--- Work to complete ---
Write each entry out once more, please, precisely as shown.

Collection entries:
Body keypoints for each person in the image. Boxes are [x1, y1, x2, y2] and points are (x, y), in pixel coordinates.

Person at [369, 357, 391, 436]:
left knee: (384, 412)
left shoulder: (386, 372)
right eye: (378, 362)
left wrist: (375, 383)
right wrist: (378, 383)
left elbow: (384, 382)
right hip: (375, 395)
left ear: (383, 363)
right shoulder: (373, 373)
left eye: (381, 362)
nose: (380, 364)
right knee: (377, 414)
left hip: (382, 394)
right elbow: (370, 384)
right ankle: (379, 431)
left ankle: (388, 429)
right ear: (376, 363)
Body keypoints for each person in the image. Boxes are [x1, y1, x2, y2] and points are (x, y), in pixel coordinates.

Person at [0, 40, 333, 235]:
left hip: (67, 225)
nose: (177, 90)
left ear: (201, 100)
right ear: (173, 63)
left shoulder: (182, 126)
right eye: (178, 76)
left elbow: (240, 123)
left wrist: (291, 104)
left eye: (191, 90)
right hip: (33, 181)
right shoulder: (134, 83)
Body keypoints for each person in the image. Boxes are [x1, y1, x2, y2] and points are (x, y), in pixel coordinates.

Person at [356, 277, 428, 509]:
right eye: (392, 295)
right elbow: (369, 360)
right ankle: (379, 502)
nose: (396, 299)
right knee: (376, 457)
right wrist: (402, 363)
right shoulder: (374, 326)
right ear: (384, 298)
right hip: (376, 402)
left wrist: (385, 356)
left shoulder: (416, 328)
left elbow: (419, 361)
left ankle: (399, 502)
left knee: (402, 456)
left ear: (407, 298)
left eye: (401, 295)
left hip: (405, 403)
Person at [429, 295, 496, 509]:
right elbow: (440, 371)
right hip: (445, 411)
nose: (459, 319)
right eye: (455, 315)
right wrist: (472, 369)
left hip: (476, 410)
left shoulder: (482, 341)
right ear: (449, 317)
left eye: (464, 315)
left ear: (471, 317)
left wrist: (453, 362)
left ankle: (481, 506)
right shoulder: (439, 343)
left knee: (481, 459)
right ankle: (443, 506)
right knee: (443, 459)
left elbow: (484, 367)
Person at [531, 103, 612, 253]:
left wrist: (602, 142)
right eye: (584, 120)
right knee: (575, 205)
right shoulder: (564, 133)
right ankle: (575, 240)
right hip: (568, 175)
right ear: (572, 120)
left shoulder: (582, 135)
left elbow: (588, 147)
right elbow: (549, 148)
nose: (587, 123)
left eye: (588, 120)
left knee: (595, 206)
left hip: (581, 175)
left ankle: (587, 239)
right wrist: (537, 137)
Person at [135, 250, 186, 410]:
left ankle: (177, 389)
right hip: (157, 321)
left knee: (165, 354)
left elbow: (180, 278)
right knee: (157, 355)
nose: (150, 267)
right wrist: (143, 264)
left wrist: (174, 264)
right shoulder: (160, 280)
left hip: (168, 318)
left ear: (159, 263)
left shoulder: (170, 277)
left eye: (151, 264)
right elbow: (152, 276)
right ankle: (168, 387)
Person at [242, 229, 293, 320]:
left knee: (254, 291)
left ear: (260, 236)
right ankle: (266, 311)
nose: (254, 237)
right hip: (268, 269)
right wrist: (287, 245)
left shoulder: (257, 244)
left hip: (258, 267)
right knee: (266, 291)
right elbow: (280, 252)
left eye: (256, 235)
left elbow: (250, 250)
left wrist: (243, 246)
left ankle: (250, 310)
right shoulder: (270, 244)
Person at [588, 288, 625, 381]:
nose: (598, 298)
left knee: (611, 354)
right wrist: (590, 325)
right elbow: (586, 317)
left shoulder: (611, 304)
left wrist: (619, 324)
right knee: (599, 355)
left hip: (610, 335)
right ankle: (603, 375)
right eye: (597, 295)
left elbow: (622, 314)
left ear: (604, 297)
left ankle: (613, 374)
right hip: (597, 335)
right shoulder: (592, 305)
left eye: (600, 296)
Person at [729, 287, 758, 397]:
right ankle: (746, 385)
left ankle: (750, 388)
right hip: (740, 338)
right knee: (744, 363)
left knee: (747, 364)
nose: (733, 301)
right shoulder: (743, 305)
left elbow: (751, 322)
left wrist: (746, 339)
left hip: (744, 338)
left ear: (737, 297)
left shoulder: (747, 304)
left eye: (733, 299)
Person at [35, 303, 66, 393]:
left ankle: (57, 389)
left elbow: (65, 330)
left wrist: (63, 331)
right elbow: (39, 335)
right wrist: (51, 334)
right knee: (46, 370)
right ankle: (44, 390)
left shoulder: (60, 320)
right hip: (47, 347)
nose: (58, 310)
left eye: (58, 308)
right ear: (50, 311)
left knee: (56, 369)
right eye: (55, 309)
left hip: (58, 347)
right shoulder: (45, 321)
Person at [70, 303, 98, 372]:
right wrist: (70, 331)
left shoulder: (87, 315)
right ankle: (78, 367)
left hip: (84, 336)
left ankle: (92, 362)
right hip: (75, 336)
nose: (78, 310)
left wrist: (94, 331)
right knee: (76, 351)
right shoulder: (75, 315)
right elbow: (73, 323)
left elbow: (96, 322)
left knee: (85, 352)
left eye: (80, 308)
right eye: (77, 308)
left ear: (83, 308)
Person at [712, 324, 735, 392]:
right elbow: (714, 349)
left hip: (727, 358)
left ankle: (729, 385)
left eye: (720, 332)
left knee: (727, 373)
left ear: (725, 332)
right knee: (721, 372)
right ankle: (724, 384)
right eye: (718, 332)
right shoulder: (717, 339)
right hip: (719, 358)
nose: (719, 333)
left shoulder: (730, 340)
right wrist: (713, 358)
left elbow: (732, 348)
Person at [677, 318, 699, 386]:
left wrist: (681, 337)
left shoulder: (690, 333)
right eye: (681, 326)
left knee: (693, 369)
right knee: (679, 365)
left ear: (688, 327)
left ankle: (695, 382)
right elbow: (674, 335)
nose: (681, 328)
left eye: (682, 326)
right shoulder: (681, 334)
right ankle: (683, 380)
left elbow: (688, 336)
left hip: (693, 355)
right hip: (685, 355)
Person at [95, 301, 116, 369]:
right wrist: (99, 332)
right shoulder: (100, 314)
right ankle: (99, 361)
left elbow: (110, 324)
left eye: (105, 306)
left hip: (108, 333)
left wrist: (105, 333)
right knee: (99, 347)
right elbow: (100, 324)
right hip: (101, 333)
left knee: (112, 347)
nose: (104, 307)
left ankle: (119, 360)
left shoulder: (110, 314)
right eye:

--- Response to the exercise ---
Body keypoints for each person in the image. Boxes are [x1, y1, x2, y2] and points are (x, y), in pixel coordinates.

Person at [369, 357, 391, 436]:
left knee: (384, 412)
left shoulder: (386, 372)
right eye: (378, 362)
left wrist: (375, 383)
right wrist: (378, 383)
left elbow: (384, 382)
right hip: (375, 395)
left ear: (383, 363)
right shoulder: (373, 373)
left eye: (381, 362)
nose: (380, 364)
right knee: (377, 414)
left hip: (382, 394)
right elbow: (370, 384)
right ankle: (379, 431)
left ankle: (388, 429)
right ear: (376, 363)
Body keypoints for each person in the image. Boxes are [x1, y1, x2, y2] and points are (x, y), in pixel coordinates.

Person at [0, 40, 333, 235]:
left hip: (67, 225)
nose: (177, 90)
left ear: (201, 100)
right ear: (173, 63)
left shoulder: (182, 126)
right eye: (178, 76)
left elbow: (240, 123)
left wrist: (291, 104)
left eye: (191, 90)
right hip: (33, 181)
right shoulder: (134, 83)
Body keypoints for each person in the image. Boxes are [x1, y1, x2, y2] and points are (x, y), in pixel coordinates.

Person at [356, 277, 428, 509]:
right eye: (392, 295)
right elbow: (369, 360)
right ankle: (379, 502)
nose: (396, 299)
right knee: (376, 457)
right wrist: (402, 363)
right shoulder: (374, 326)
right ear: (384, 298)
right hip: (376, 402)
left wrist: (385, 356)
left shoulder: (416, 328)
left elbow: (419, 361)
left ankle: (399, 502)
left knee: (402, 456)
left ear: (407, 298)
left eye: (401, 295)
left hip: (405, 403)
Person at [429, 295, 496, 509]:
right elbow: (440, 371)
right hip: (445, 411)
nose: (459, 319)
right eye: (455, 315)
right wrist: (472, 369)
left hip: (476, 410)
left shoulder: (482, 341)
right ear: (449, 317)
left eye: (464, 315)
left ear: (471, 317)
left wrist: (453, 362)
left ankle: (481, 506)
right shoulder: (439, 343)
left knee: (481, 459)
right ankle: (443, 506)
right knee: (443, 459)
left elbow: (484, 367)
Person at [531, 103, 612, 253]:
left wrist: (602, 142)
right eye: (584, 120)
right knee: (575, 205)
right shoulder: (564, 133)
right ankle: (575, 240)
right hip: (568, 175)
right ear: (572, 120)
left shoulder: (582, 135)
left elbow: (588, 147)
right elbow: (549, 148)
nose: (587, 123)
left eye: (588, 120)
left knee: (595, 206)
left hip: (581, 175)
left ankle: (587, 239)
right wrist: (537, 137)
Person at [135, 250, 186, 410]:
left ankle: (177, 389)
right hip: (157, 321)
left knee: (165, 354)
left elbow: (180, 278)
right knee: (157, 355)
nose: (150, 267)
right wrist: (143, 264)
left wrist: (174, 264)
right shoulder: (160, 280)
left hip: (168, 318)
left ear: (159, 263)
left shoulder: (170, 277)
left eye: (151, 264)
right elbow: (152, 276)
right ankle: (168, 387)
Person at [242, 229, 293, 320]:
left knee: (254, 291)
left ear: (260, 236)
right ankle: (266, 311)
nose: (254, 237)
right hip: (268, 269)
right wrist: (287, 245)
left shoulder: (257, 244)
left hip: (258, 267)
right knee: (266, 291)
right elbow: (280, 252)
left eye: (256, 235)
left elbow: (250, 250)
left wrist: (243, 246)
left ankle: (250, 310)
right shoulder: (270, 244)
Person at [588, 288, 625, 381]:
nose: (598, 298)
left knee: (611, 354)
right wrist: (590, 325)
right elbow: (586, 317)
left shoulder: (611, 304)
left wrist: (619, 324)
right knee: (599, 355)
left hip: (610, 335)
right ankle: (603, 375)
right eye: (597, 295)
left elbow: (622, 314)
left ear: (604, 297)
left ankle: (613, 374)
right hip: (597, 335)
right shoulder: (592, 305)
left eye: (600, 296)
Person at [729, 287, 758, 397]:
right ankle: (746, 385)
left ankle: (750, 388)
right hip: (740, 338)
right knee: (744, 363)
left knee: (747, 364)
nose: (733, 301)
right shoulder: (743, 305)
left elbow: (751, 322)
left wrist: (746, 339)
left hip: (744, 338)
left ear: (737, 297)
left shoulder: (747, 304)
left eye: (733, 299)
Person at [35, 303, 66, 393]:
left ankle: (57, 389)
left elbow: (65, 330)
left wrist: (63, 331)
right elbow: (39, 335)
right wrist: (51, 334)
right knee: (46, 370)
right ankle: (44, 390)
left shoulder: (60, 320)
right hip: (47, 347)
nose: (58, 310)
left eye: (58, 308)
right ear: (50, 311)
left knee: (56, 369)
right eye: (55, 309)
left hip: (58, 347)
right shoulder: (45, 321)
Person at [70, 303, 98, 372]:
right wrist: (70, 331)
left shoulder: (87, 315)
right ankle: (78, 367)
left hip: (84, 336)
left ankle: (92, 362)
right hip: (75, 336)
nose: (78, 310)
left wrist: (94, 331)
right knee: (76, 351)
right shoulder: (75, 315)
right elbow: (73, 323)
left elbow: (96, 322)
left knee: (85, 352)
left eye: (80, 308)
right eye: (77, 308)
left ear: (83, 308)
Person at [712, 324, 735, 392]:
right elbow: (714, 349)
left hip: (727, 358)
left ankle: (729, 385)
left eye: (720, 332)
left knee: (727, 373)
left ear: (725, 332)
right knee: (721, 372)
right ankle: (724, 384)
right eye: (718, 332)
right shoulder: (717, 339)
right hip: (719, 358)
nose: (719, 333)
left shoulder: (730, 340)
right wrist: (713, 358)
left elbow: (732, 348)
Person at [677, 318, 699, 386]:
left wrist: (681, 337)
left shoulder: (690, 333)
right eye: (681, 326)
left knee: (693, 369)
right knee: (679, 365)
left ear: (688, 327)
left ankle: (695, 382)
right elbow: (674, 335)
nose: (681, 328)
left eye: (682, 326)
right shoulder: (681, 334)
right ankle: (683, 380)
left elbow: (688, 336)
left hip: (693, 355)
right hip: (685, 355)
Person at [95, 301, 116, 369]:
right wrist: (99, 332)
right shoulder: (100, 314)
right ankle: (99, 361)
left elbow: (110, 324)
left eye: (105, 306)
left hip: (108, 333)
left wrist: (105, 333)
right knee: (99, 347)
right elbow: (100, 324)
right hip: (101, 333)
left knee: (112, 347)
nose: (104, 307)
left ankle: (119, 360)
left shoulder: (110, 314)
right eye:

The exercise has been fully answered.